As I have posted before, Amazon collects a substantial amount of information regarding the reading habits of e-book readers. Among this information is which passages most readers highlighted in the book they read. Nowadays if you buy an e-book that has many reads, this information appears in your Kindle (although you can turn it off). You can see which passages where highlighted by readers before you and how many readers did this.
I guess many people will consider this a cool feature. But Amazon has gone one step further. It also includes this information in the “Shared Notes & Highlights” section that I described above. For authors this may be interesting as it provides a way to learn what passages of their books readers considered important. However, there is a problem.

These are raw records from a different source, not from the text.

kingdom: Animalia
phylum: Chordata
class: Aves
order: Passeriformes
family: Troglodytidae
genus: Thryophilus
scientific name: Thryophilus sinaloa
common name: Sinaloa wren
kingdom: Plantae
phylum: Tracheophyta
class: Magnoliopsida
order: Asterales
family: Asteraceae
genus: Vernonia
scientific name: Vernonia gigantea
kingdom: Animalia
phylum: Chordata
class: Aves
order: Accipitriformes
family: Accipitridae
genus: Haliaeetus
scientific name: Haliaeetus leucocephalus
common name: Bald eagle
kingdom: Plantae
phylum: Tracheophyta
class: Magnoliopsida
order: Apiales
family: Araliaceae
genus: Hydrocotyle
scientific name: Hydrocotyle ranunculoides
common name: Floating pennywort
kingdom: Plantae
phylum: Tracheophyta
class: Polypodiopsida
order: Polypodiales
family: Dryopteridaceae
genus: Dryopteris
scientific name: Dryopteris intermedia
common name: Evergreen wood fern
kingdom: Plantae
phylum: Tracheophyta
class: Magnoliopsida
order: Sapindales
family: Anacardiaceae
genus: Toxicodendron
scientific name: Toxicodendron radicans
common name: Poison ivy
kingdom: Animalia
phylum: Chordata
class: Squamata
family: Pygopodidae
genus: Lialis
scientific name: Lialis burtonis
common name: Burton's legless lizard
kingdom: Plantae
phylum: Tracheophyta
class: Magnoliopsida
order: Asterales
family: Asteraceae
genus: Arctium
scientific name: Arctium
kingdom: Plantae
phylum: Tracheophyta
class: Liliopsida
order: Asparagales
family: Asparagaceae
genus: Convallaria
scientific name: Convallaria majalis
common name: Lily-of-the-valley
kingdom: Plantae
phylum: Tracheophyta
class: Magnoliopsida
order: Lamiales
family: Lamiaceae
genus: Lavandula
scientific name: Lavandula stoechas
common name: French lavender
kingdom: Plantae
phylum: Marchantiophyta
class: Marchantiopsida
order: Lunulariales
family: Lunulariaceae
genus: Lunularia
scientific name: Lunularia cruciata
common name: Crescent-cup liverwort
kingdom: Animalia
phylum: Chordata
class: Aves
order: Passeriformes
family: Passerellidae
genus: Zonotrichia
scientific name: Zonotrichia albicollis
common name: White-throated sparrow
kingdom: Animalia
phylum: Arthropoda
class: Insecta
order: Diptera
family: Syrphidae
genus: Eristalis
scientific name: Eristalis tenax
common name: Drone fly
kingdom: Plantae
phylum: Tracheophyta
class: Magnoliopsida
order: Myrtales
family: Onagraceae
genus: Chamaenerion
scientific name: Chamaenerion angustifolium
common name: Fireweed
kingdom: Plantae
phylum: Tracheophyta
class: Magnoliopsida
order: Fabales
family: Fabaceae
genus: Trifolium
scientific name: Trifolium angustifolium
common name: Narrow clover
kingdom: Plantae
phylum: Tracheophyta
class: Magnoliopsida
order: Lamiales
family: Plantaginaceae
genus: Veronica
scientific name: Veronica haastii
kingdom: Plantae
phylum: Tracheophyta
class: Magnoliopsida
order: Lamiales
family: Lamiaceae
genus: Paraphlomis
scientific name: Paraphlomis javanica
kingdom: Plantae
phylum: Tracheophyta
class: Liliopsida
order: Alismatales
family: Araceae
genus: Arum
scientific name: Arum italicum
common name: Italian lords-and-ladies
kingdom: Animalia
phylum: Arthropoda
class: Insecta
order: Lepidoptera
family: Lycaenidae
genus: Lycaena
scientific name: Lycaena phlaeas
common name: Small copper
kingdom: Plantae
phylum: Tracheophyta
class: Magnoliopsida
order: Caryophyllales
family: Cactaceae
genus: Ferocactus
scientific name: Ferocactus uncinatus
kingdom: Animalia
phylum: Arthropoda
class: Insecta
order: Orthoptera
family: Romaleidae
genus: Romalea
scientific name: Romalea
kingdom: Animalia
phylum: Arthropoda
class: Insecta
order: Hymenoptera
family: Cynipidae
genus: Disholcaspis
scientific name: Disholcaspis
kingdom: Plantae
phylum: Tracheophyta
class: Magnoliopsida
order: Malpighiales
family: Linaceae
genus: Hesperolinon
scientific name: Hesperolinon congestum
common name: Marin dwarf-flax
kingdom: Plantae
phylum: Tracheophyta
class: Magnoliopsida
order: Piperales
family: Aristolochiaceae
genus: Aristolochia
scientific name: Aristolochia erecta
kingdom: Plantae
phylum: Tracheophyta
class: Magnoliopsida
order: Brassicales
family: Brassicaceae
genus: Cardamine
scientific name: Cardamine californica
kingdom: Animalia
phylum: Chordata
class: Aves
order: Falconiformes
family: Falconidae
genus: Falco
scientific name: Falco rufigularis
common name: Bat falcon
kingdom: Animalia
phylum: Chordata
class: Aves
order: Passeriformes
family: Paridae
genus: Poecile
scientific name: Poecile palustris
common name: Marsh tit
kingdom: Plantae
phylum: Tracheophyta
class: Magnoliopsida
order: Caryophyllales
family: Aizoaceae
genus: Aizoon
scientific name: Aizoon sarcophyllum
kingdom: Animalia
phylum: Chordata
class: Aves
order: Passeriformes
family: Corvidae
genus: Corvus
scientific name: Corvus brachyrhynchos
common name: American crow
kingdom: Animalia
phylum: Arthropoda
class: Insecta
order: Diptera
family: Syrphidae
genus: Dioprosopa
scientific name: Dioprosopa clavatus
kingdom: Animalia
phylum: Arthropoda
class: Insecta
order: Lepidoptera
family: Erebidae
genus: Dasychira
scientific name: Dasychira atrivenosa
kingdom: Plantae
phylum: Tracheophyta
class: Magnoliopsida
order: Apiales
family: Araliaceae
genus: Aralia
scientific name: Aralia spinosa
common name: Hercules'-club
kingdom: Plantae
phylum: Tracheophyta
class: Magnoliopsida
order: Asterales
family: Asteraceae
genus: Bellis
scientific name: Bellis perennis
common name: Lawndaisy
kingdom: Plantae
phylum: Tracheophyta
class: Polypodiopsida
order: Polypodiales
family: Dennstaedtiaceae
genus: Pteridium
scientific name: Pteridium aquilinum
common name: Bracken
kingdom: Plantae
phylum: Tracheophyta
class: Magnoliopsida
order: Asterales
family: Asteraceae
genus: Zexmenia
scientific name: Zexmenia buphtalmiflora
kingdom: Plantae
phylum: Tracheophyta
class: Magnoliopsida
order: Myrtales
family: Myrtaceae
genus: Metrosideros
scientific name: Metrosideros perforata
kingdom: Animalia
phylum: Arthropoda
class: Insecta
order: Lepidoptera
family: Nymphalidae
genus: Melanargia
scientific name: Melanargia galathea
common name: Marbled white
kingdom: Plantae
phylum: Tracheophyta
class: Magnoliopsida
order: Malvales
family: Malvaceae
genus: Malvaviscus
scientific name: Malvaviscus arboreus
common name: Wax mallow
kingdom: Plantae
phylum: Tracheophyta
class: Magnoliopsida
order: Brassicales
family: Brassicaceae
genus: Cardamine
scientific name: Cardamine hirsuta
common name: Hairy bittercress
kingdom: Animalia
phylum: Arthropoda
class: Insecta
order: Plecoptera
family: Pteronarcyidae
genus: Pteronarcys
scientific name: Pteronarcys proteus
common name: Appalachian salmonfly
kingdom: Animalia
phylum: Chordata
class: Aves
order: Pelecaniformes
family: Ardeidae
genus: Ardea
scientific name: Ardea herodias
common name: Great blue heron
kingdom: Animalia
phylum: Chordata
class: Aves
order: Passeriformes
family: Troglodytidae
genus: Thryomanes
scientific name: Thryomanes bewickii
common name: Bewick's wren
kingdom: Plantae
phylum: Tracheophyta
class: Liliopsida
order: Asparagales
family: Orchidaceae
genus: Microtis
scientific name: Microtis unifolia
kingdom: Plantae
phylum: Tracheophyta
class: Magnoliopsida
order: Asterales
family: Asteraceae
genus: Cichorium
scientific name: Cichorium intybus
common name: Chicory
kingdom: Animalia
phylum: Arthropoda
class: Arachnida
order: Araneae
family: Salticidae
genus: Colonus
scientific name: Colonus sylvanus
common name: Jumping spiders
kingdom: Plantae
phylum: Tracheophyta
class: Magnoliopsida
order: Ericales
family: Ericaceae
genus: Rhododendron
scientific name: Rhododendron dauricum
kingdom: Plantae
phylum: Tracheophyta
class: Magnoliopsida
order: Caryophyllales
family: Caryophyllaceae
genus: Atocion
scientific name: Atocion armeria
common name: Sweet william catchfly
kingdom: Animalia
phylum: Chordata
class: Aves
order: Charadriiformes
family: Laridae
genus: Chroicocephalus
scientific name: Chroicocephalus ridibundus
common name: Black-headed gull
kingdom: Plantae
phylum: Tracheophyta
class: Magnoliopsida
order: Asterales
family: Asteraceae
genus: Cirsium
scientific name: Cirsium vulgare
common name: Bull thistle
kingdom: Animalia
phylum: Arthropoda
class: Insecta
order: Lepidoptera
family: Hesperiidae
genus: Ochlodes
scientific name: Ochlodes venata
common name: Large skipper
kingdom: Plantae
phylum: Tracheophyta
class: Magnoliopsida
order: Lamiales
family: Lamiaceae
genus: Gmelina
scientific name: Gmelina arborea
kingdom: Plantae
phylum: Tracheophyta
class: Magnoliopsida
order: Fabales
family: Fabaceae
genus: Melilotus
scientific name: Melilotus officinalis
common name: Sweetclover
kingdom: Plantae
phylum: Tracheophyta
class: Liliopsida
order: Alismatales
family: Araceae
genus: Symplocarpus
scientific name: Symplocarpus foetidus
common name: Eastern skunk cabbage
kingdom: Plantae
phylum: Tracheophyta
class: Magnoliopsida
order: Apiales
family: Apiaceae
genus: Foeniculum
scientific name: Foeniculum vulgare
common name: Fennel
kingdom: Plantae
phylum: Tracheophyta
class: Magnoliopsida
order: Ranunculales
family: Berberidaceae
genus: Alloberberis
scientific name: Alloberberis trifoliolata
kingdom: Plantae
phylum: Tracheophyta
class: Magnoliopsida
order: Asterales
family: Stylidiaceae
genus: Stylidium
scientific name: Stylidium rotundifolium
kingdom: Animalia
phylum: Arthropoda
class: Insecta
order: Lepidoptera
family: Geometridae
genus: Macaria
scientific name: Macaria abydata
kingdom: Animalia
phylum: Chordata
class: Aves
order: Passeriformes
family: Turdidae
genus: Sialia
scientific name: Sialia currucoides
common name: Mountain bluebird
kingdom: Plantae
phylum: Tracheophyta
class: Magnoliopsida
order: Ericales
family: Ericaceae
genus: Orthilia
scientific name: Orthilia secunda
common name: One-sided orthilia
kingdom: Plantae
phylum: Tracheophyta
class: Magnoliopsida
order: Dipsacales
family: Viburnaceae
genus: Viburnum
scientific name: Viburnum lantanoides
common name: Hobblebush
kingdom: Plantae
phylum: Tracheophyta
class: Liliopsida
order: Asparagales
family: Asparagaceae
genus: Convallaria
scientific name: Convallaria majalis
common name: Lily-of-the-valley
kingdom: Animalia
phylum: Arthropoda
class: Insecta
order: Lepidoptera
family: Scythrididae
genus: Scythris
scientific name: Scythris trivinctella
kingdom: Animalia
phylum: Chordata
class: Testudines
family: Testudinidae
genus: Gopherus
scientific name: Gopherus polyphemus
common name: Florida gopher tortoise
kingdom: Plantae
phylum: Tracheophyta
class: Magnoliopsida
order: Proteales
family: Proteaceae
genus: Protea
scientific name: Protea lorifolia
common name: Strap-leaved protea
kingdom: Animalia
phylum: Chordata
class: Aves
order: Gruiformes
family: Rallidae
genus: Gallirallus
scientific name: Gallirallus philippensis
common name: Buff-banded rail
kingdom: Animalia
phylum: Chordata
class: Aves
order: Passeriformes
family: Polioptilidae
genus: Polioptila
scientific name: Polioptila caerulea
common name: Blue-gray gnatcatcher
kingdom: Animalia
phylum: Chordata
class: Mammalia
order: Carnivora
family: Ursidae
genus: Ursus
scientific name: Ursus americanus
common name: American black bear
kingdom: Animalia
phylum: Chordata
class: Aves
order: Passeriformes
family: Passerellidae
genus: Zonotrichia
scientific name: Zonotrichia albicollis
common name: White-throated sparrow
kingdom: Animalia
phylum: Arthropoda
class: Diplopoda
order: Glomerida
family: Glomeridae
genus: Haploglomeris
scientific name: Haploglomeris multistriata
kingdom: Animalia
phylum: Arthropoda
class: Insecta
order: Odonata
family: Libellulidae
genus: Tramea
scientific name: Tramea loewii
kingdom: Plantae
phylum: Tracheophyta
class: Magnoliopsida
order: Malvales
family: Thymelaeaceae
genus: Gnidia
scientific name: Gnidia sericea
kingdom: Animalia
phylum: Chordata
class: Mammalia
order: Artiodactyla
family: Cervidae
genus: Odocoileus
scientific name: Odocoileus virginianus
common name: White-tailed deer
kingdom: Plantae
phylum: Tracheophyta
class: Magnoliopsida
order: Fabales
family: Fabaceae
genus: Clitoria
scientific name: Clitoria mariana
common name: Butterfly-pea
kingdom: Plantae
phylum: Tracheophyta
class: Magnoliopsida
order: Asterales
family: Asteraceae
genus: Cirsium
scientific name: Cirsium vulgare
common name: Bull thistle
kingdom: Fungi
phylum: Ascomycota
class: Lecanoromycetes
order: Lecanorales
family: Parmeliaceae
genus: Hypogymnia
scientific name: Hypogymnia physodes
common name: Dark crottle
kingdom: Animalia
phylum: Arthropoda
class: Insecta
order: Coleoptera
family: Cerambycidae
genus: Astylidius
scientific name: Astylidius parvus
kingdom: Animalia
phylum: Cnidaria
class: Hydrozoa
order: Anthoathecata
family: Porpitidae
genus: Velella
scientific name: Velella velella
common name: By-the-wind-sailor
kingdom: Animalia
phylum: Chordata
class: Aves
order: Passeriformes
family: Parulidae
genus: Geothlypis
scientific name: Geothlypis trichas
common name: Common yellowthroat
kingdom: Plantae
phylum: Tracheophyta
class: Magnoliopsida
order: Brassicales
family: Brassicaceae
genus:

Suppose many readers highlight a detail of a story that is key for the whole plot. For example:
Then I understood I had made a deadly blunder. The serial killer was not Mr. Barnes like I had suspected for the last few months. The killer was his wife, the seemingly mild-mannered Mrs. Barnes. She had fooled us all. And now, as I desperately drove through the storm, I faced the possibility that my whole family may have been murdered.
Such a passage will show up in this section as one of the most highlighted passages. A reader who has not bought the book may read this section and have the whole story/novel spoiled for them! I contacted Amazon about this issue and was told that my feedback would be forwarded to the Kindle development team.
All this technology, information, and new things you can do with e-books is exciting, but really, Amazon: spoiler alert!